··· Data ···
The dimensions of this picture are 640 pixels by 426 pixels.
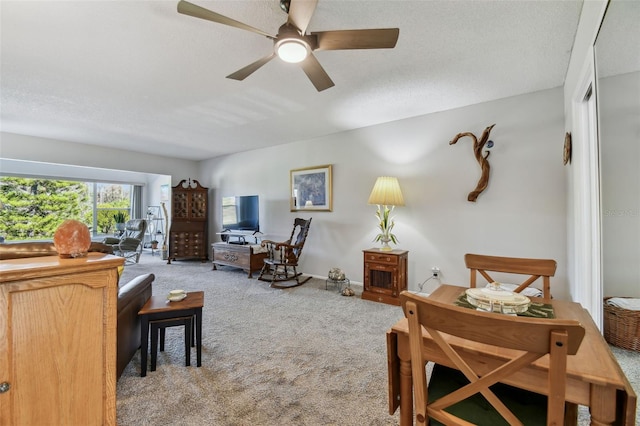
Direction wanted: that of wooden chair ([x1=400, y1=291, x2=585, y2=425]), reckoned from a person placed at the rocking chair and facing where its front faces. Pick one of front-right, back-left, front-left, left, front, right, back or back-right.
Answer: front-left

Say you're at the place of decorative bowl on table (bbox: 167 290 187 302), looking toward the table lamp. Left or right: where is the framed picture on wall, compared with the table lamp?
left

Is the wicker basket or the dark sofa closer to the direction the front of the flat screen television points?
the dark sofa

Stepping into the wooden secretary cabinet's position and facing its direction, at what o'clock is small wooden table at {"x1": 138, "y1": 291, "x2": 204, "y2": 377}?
···
Turn the records above into a JSON list of strings with one string per line. Skip blank lines and leave the pictures out.

* Response for this exercise:
[
  "The dimensions of this picture are 640 pixels by 426 pixels.",
  "Direction wanted: that of wooden chair ([x1=400, y1=291, x2=585, y2=425]), reckoned from a person placed at the rocking chair and facing where its front faces. Pick one of front-right, back-left, front-left, left, front, right, back or back-right.",
  "Answer: front-left",
  "Say you're at the place of decorative bowl on table (bbox: 167 290 187 302), looking toward the table lamp. Left or right: where is the framed picture on wall, compared with the table lamp?",
  "left",
  "Is the wicker basket or the dark sofa closer to the direction the front of the flat screen television points?",
  "the dark sofa",
  "Stepping into the wooden secretary cabinet's position and facing its direction, at what o'clock is small wooden table at {\"x1\": 138, \"y1\": 291, \"x2\": 204, \"y2\": 377}?"
]